In a classic public relations move, the convicted blames others for duping him into illegal acts.

"Some of these unfortunate claimants waited nearly a decade," Kernan said in a recent press release. "Even though Oriska Insurance was victimized by con-men, we worked with the Department of Insurance to ensure duped employers or taxpayers didn't suffer. We took unprecedented action to see this process through and also to protect the Oriska insurance name."

The California Department of Insurance doesn't see it that way.

"The California Department of Insurance does not believe that Oriska Insurance Co.'s press release accurately portrays the events in the matter," Nancy Kincaid, press secretary to California Insurance Commissioner Dave Jones, said in a statement to WorkCompCentral. "Oriska issued insurance policies in violation of the California Insurance Code."

Kernan is contesting a New York State Insurance Department order that he divest his controlling interest in Oriska and hopes to re-enter the insurance business, according to officials.

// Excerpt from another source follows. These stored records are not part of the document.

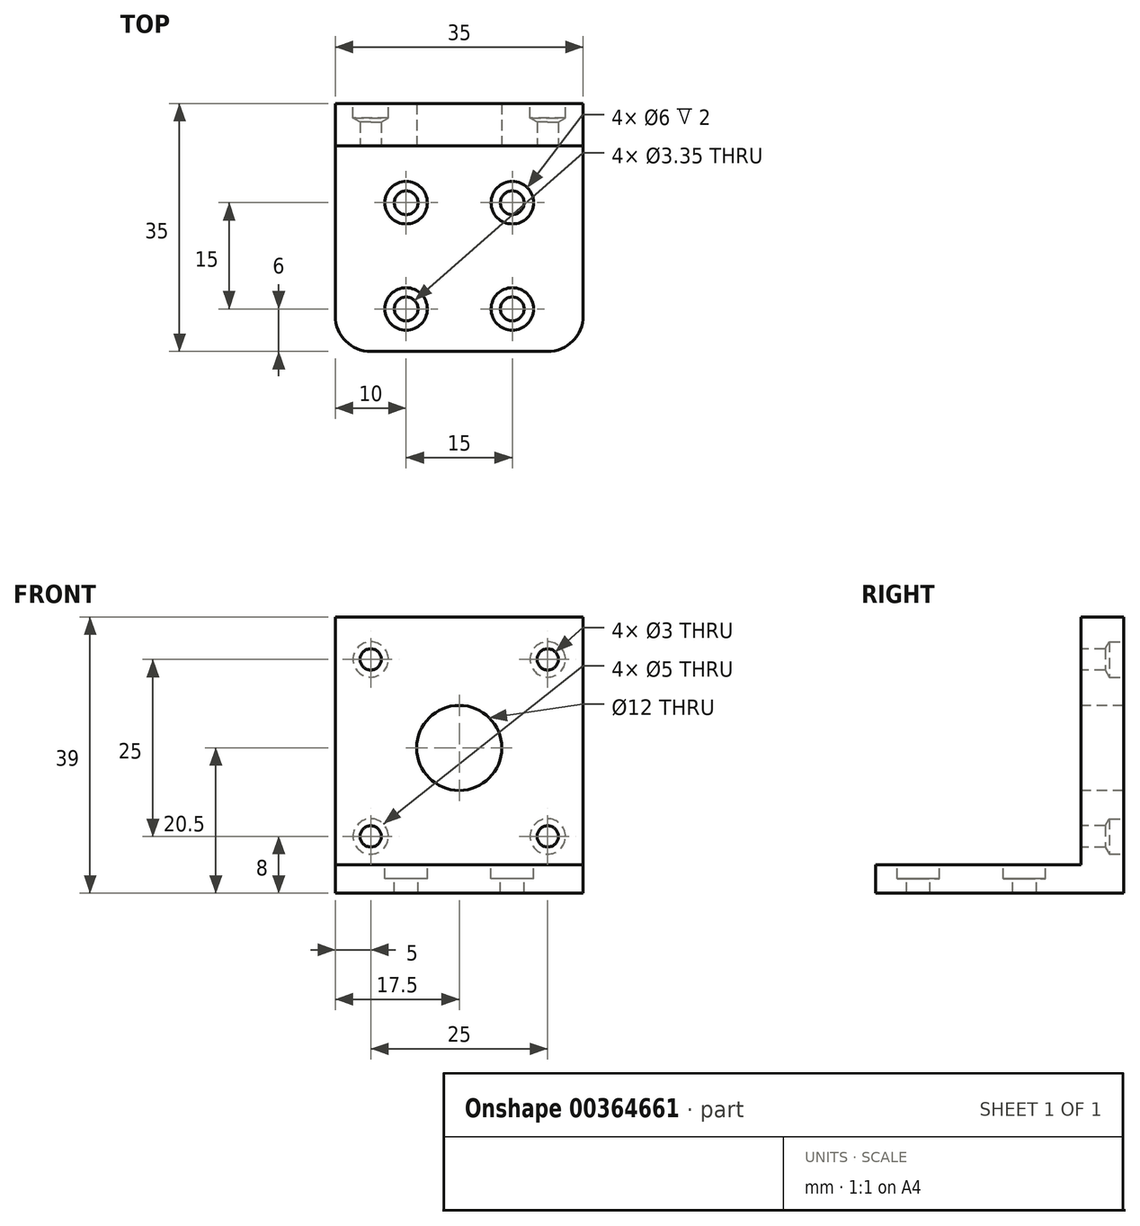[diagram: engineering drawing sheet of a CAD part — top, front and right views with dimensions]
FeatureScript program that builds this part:
annotation { "Feature Type Name" : "Feature", "Feature Type Description" : "" }
export const myFeature = defineFeature(function(context is Context, id is Id, definition is map)
    precondition{}
    {
        {
            var Q0;
            Q0=qCreatedBy(makeId("Top.planeOp"),FACE);
            var sketch = newSketch(context, id + "F0", { "sketchPlane" : qUnion([Q0])});
            skLineSegment(sketch, "E0.bottom", {"start": v(0, 0) * mm, "end": v(35, 0) * mm});
            skLineSegment(sketch, "E0.top", {"start": v(0, 35) * mm, "end": v(35, 35) * mm});
            skLineSegment(sketch, "E0.left", {"start": v(0, 0) * mm, "end": v(0, 35) * mm});
            skLineSegment(sketch, "E0.right", {"start": v(35, 0) * mm, "end": v(35, 35) * mm});
            skSolve(sketch);
        }
        {
            var Q0;
            Q0=qSketchRegion(id+"F0",true);
            extrude(context, id + "F1", {"entities" : qUnion([Q0]), "depth" : 4 * mm});
        }
        {
            var Q0;
            Q0=makeQuery(id+"F1.opExtrude","CAP_FACE",FACE,{"disambiguationData":[OSD([sQuery(id+"F0.wireOp",EDGE,"E0.bottom"),sQuery(id+"F0.wireOp",EDGE,"E0.top"),sQuery(id+"F0.wireOp",EDGE,"E0.left"),sQuery(id+"F0.wireOp",EDGE,"E0.right")])],"isStart":false});
            var sketch = newSketch(context, id + "F2", { "sketchPlane" : qUnion([Q0])});
            skCircle(sketch, "E1", {"center": v(10, 21) * mm, "radius": 1.68 * mm});
            skCircle(sketch, "E2", {"center": v(25, 21) * mm, "radius": 1.68 * mm});
            skCircle(sketch, "E3", {"center": v(10, 6) * mm, "radius": 1.68 * mm});
            skCircle(sketch, "E4", {"center": v(25, 6) * mm, "radius": 1.68 * mm});
            skLineSegment(sketch, "E5", {"start": v(10, 21) * mm, "end": v(0, 21) * mm});
            skLineSegment(sketch, "E6", {"start": v(25, 6) * mm, "end": v(35, 6) * mm});
            skCircle(sketch, "E7", {"center": v(10, 21) * mm, "radius": 3 * mm});
            skCircle(sketch, "E8", {"center": v(25, 21) * mm, "radius": 3 * mm});
            skCircle(sketch, "E9", {"center": v(10, 6) * mm, "radius": 3 * mm});
            skCircle(sketch, "E10", {"center": v(25, 6) * mm, "radius": 3 * mm});
            skLineSegment(sketch, "E11", {"start": v(10, 6) * mm, "end": v(10, 0) * mm});
            skSolve(sketch);
        }
        {
            var Q0;
            Q0=makeQuery(id+"F1.opExtrude","CAP_FACE",FACE,{"disambiguationData":[OSD([sQuery(id+"F0.wireOp",EDGE,"E0.bottom"),sQuery(id+"F0.wireOp",EDGE,"E0.top"),sQuery(id+"F0.wireOp",EDGE,"E0.left"),sQuery(id+"F0.wireOp",EDGE,"E0.right")])],"isStart":false});
            var sketch = newSketch(context, id + "F3", { "sketchPlane" : qUnion([Q0])});
            skLineSegment(sketch, "E12.bottom", {"start": v(0, 35) * mm, "end": v(35, 35) * mm});
            skLineSegment(sketch, "E12.top", {"start": v(0, 29) * mm, "end": v(35, 29) * mm});
            skLineSegment(sketch, "E12.left", {"start": v(0, 35) * mm, "end": v(0, 29) * mm});
            skLineSegment(sketch, "E12.right", {"start": v(35, 35) * mm, "end": v(35, 29) * mm});
            skSolve(sketch);
        }
        {
            var Q0;
            Q0=makeQuery(id+"F2.imprint","IMPRINT",FACE,{"disambiguationData":[TD([[makeQuery(id+"F2.imprint","IMPRINT",EDGE,{"derivedFrom":sQuery(id+"F2.wireOp",EDGE,"E1")}),-1.0]])]});
            var Q1;
            Q1=makeQuery(id+"F2.imprint","IMPRINT",FACE,{"disambiguationData":[TD([[makeQuery(id+"F2.imprint","IMPRINT",EDGE,{"derivedFrom":sQuery(id+"F2.wireOp",EDGE,"E2")}),-1.0]])]});
            var Q2;
            Q2=makeQuery(id+"F2.imprint","IMPRINT",FACE,{"disambiguationData":[TD([[makeQuery(id+"F2.imprint","IMPRINT",EDGE,{"derivedFrom":sQuery(id+"F2.wireOp",EDGE,"E4")}),-1.0]])]});
            var Q3;
            Q3=makeQuery(id+"F2.imprint","IMPRINT",FACE,{"disambiguationData":[TD([[makeQuery(id+"F2.imprint","IMPRINT",EDGE,{"derivedFrom":sQuery(id+"F2.wireOp",EDGE,"E3")}),-1.0]])]});
            extrude(context, id + "F4", {"entities" : qUnion([Q0, Q1, Q2, Q3]), "operationType" : NewBodyOperationType.REMOVE, "oppositeDirection" : true, "depth" : 2 * mm});
        }
        {
            var Q0;
            Q0=makeQuery(id+"F1.opExtrude","SWEPT_EDGE",EDGE,{"disambiguationData":[OSD([sQuery(id+"F0.wireOp",EDGE,"E0.bottom"),sQuery(id+"F0.wireOp",EDGE,"E0.left")])]});
            var Q1;
            Q1=makeQuery(id+"F1.opExtrude","SWEPT_EDGE",EDGE,{"disambiguationData":[OSD([sQuery(id+"F0.wireOp",EDGE,"E0.bottom"),sQuery(id+"F0.wireOp",EDGE,"E0.right")])]});
            fillet(context, id + "F5", {"entities" : qUnion([Q0, Q1]), "radius" : 5 * mm, "tangentPropagation" : true, "allowEdgeOverflow" : false});
        }
        {
            var Q0;
            Q0=makeQuery(id+"F2.imprint","IMPRINT",FACE,{"disambiguationData":[TD([[makeQuery(id+"F2.imprint","IMPRINT",EDGE,{"derivedFrom":sQuery(id+"F2.wireOp",EDGE,"E1")}),1.0]])]});
            var Q1;
            Q1=makeQuery(id+"F2.imprint","IMPRINT",FACE,{"disambiguationData":[TD([[makeQuery(id+"F2.imprint","IMPRINT",EDGE,{"derivedFrom":sQuery(id+"F2.wireOp",EDGE,"E2")}),1.0]])]});
            var Q2;
            Q2=makeQuery(id+"F2.imprint","IMPRINT",FACE,{"disambiguationData":[TD([[makeQuery(id+"F2.imprint","IMPRINT",EDGE,{"derivedFrom":sQuery(id+"F2.wireOp",EDGE,"E4")}),1.0]])]});
            var Q3;
            Q3=makeQuery(id+"F2.imprint","IMPRINT",FACE,{"disambiguationData":[TD([[makeQuery(id+"F2.imprint","IMPRINT",EDGE,{"derivedFrom":sQuery(id+"F2.wireOp",EDGE,"E3")}),1.0]])]});
            extrude(context, id + "F6", {"entities" : qUnion([Q0, Q1, Q2, Q3]), "operationType" : NewBodyOperationType.REMOVE, "endBound" : BoundingType.SYMMETRIC, "oppositeDirection" : true, "depth" : 25 * mm});
        }
        {
            var Q0;
            Q0=makeQuery(id+"F3.imprint","IMPRINT",FACE,{"disambiguationData":[TD([[makeQuery(id+"F3.imprint","IMPRINT",EDGE,{"derivedFrom":sQuery(id+"F3.wireOp",EDGE,"E12.bottom")}),-1.0]])]});
            extrude(context, id + "F7", {"entities" : qUnion([Q0]), "operationType" : NewBodyOperationType.ADD, "depth" : 35 * mm});
        }
        {
            var Q0;
            Q0=makeQuery(id+"F7.opExtrude","SWEPT_FACE",FACE,{"disambiguationData":[OSD([sQuery(id+"F3.wireOp",EDGE,"E12.top")])]});
            var sketch = newSketch(context, id + "F8", { "sketchPlane" : qUnion([Q0])});
            skLineSegment(sketch, "E13", {"start": v(17.5, 4) * mm, "end": v(1, 4) * mm, "construction": true});
            skLineSegment(sketch, "E14", {"start": v(1, 4) * mm, "end": v(1, 37) * mm, "construction": true});
            skLineSegment(sketch, "E15", {"start": v(1, 37) * mm, "end": v(34, 37) * mm, "construction": true});
            skLineSegment(sketch, "E16", {"start": v(34, 37) * mm, "end": v(34, 4) * mm, "construction": true});
            skLineSegment(sketch, "E17", {"start": v(1, 37) * mm, "end": v(34, 4) * mm, "construction": true});
            skLineSegment(sketch, "E18", {"start": v(34, 37) * mm, "end": v(1, 4) * mm, "construction": true});
            skCircle(sketch, "E19", {"center": v(17.5, 20.5) * mm, "radius": 6 * mm});
            skLineSegment(sketch, "E20", {"start": v(17.5, 4) * mm, "end": v(17.5, 8) * mm, "construction": true});
            skLineSegment(sketch, "E21", {"start": v(17.5, 8) * mm, "end": v(5, 8) * mm});
            skLineSegment(sketch, "E22", {"start": v(5, 8) * mm, "end": v(30, 8) * mm, "construction": true});
            skLineSegment(sketch, "E23", {"start": v(30, 8) * mm, "end": v(30, 33) * mm, "construction": true});
            skLineSegment(sketch, "E24", {"start": v(30, 33) * mm, "end": v(5, 33) * mm, "construction": true});
            skCircle(sketch, "E25", {"center": v(5, 33) * mm, "radius": 1.5 * mm});
            skCircle(sketch, "E26", {"center": v(30, 33) * mm, "radius": 1.5 * mm});
            skCircle(sketch, "E27", {"center": v(30, 8) * mm, "radius": 1.5 * mm});
            skCircle(sketch, "E28", {"center": v(5, 8) * mm, "radius": 1.5 * mm});
            skSolve(sketch);
        }
        {
            var Q0;
            Q0=makeQuery(id+"F8.imprint","IMPRINT",FACE,{"disambiguationData":[TD([[makeQuery(id+"F8.imprint","IMPRINT",EDGE,{"derivedFrom":sQuery(id+"F8.wireOp",EDGE,"E19")}),1.0]])]});
            var Q1;
            Q1=makeQuery(id+"F8.imprint","IMPRINT",FACE,{"disambiguationData":[TD([[makeQuery(id+"F8.imprint","IMPRINT",EDGE,{"derivedFrom":sQuery(id+"F8.wireOp",EDGE,"E26")}),1.0]])]});
            var Q2;
            Q2=makeQuery(id+"F8.imprint","IMPRINT",FACE,{"disambiguationData":[TD([[makeQuery(id+"F8.imprint","IMPRINT",EDGE,{"derivedFrom":sQuery(id+"F8.wireOp",EDGE,"E25")}),1.0]])]});
            var Q3;
            Q3=makeQuery(id+"F8.imprint","IMPRINT",FACE,{"disambiguationData":[TD([[makeQuery(id+"F8.imprint","IMPRINT",EDGE,{"derivedFrom":sQuery(id+"F8.wireOp",EDGE,"E28")}),1.0]])]});
            var Q4;
            Q4=makeQuery(id+"F8.imprint","IMPRINT",FACE,{"disambiguationData":[TD([[makeQuery(id+"F8.imprint","IMPRINT",EDGE,{"derivedFrom":sQuery(id+"F8.wireOp",EDGE,"E27")}),1.0]])]});
            var Q5;
            Q5=sQuery(id+"F8.wireOp",EDGE,"E19");
            extrude(context, id + "F9", {"entities" : qUnion([Q0, Q1, Q2, Q3, Q4]), "operationType" : NewBodyOperationType.REMOVE, "surfaceEntities" : qUnion([Q5]), "endBound" : BoundingType.THROUGH_ALL, "oppositeDirection" : true, "depth" : 25 * mm});
        }
        {
            var Q0;
            Q0=makeQuery(id+"F7.boolean.opBoolean","MERGE",FACE,{"derivedFrom":[makeQuery(id+"F1.opExtrude","SWEPT_FACE",FACE,{"disambiguationData":[OSD([sQuery(id+"F0.wireOp",EDGE,"E0.top")])]}),makeQuery(id+"F7.opExtrude","SWEPT_FACE",FACE,{"disambiguationData":[OSD([sQuery(id+"F3.wireOp",EDGE,"E12.bottom")])]})]});
            var sketch = newSketch(context, id + "F10", { "sketchPlane" : qUnion([Q0])});
            skLineSegment(sketch, "E29", {"start": v(-30, 33) * mm, "end": v(-5, 33) * mm, "construction": true});
            skLineSegment(sketch, "E30", {"start": v(-5, 33) * mm, "end": v(-5, 8) * mm, "construction": true});
            skLineSegment(sketch, "E31", {"start": v(-5, 8) * mm, "end": v(-30, 8) * mm, "construction": true});
            skLineSegment(sketch, "E32", {"start": v(-30, 8) * mm, "end": v(-30, 33) * mm, "construction": true});
            skSolve(sketch);
        }
        {
            var Q0;
            Q0=sQuery(id+"F10.wireOp",VERTEX,"E32.end");
            var Q1;
            Q1=sQuery(id+"F10.wireOp",VERTEX,"E32.start");
            var Q2;
            Q2=sQuery(id+"F10.wireOp",VERTEX,"E31.start");
            var Q3;
            Q3=sQuery(id+"F10.wireOp",VERTEX,"E30.start");
            var Q4;
            Q4=makeQuery(id+"F1.opExtrude","SWEPT_BODY",BODY,{"disambiguationData":[OSD([sQuery(id+"F0.wireOp",EDGE,"E0.bottom"),sQuery(id+"F0.wireOp",EDGE,"E0.top"),sQuery(id+"F0.wireOp",EDGE,"E0.left"),sQuery(id+"F0.wireOp",EDGE,"E0.right")])]});
            hole(context, id + "F11", {"style" : HoleStyle.SIMPLE, "endStyle" : HoleEndStyle.BLIND, "holeDiameter" : 5 * mm, "holeDepth" : 2 * mm, "isTappedThrough" : true, "tappedDepth" : 12 * mm, "tapClearance" : 3, "locations" : qUnion([Q0, Q1, Q2, Q3]), "scope" : qUnion([Q4])});
        }
    });
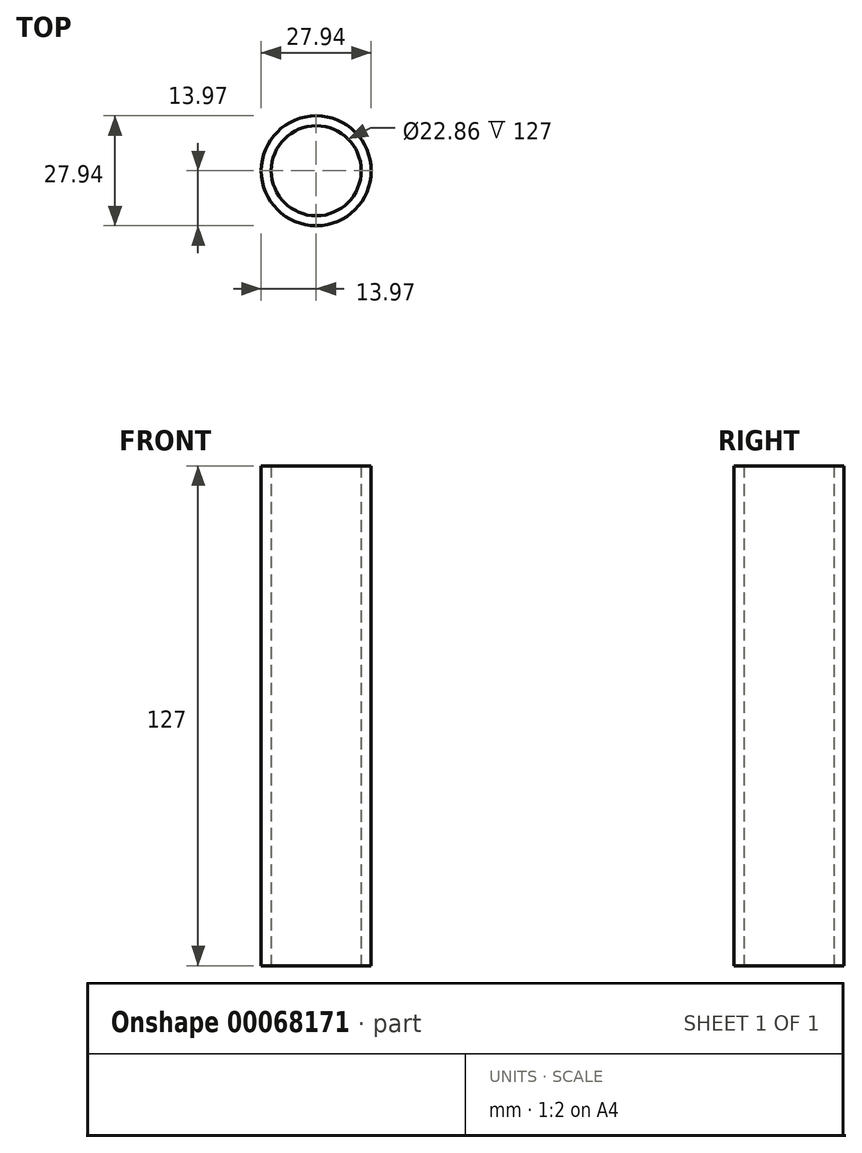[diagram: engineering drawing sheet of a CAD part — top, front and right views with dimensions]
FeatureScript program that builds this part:
annotation { "Feature Type Name" : "Feature", "Feature Type Description" : "" }
export const myFeature = defineFeature(function(context is Context, id is Id, definition is map)
    precondition{}
    {
        {
            var Q0;
            Q0=qCreatedBy(makeId("Top.planeOp"),FACE);
            var sketch = newSketch(context, id + "F0", { "sketchPlane" : qUnion([Q0])});
            skCircle(sketch, "E0", {"center": v(0, 0) * mm, "radius": 11.43 * mm});
            skCircle(sketch, "E1", {"center": v(0, 0) * mm, "radius": 13.97 * mm});
            skSolve(sketch);
        }
        {
            var Q0;
            Q0=makeQuery(id+"F0.imprint","IMPRINT",FACE,{"disambiguationData":[TD([[makeQuery(id+"F0.imprint","IMPRINT",EDGE,{"derivedFrom":sQuery(id+"F0.wireOp",EDGE,"E0")}),-1.0]])]});
            extrude(context, id + "F1", {"entities" : qUnion([Q0]), "depth" : 127 * mm});
        }
    });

And he is still embroiled in California claims, though Kernan's California attorney says those matters will be fully resolved and paid in short order.
Bowzer smells malarky...

The scheme was hatched nearly a decade ago, and continued on in several states - where Oriska was not authorized to write work comp insurance - despite several warnings, penalties and fines from state insurance departments.

A 2008 federal grand jury indictment says that Kernan, California PEO executive Robert "Skip" Anderson Sr., and several others conspired to engage in mail fraud for selling work comp policies in Arizona, California, New York and Pennsylvania through Oriska, even though the insurer was not authorized to write business in those states.

As of 2007, Oriska was authorized to write business in the District of Columbia, North Carolina, Pennsylvania, Tennessee and West Virginia only.

In the press release, Kernan contends Oriska was not aware of what he calls an "insurance-related Ponzi scheme that targeted Oriska" and stranded more than 350 medical and wage-loss claims based on "counterfeit coverages."

Kernan said California regulators and Oriska discovered the scheme when PEOs told employers with claims to contact Oriska.

"Oriska was victim of this Ponzi scheme and nearly crippled this company, but we wanted to be part of the solution," Kernan said.

Kernan is fighting regulators in New York to regain authorization to write insurance and is seeking to reverse an order that he divest his interests in the insurance company.

Whitely's examination of documents calls into question whether the ordered divestiture in fact has ever occurred.

The outcome of all this is, I'm sure, far from decided. But the story is a reminder that workers' compensation insurance is, at its heart, part of the financial services industry and all too often the numbers are just too hard to resist.

But from what I've read, frankly, this is an open and shut case. There weren't just appearances of impropriety - there was outright malfeasance. We don't need this in work comp.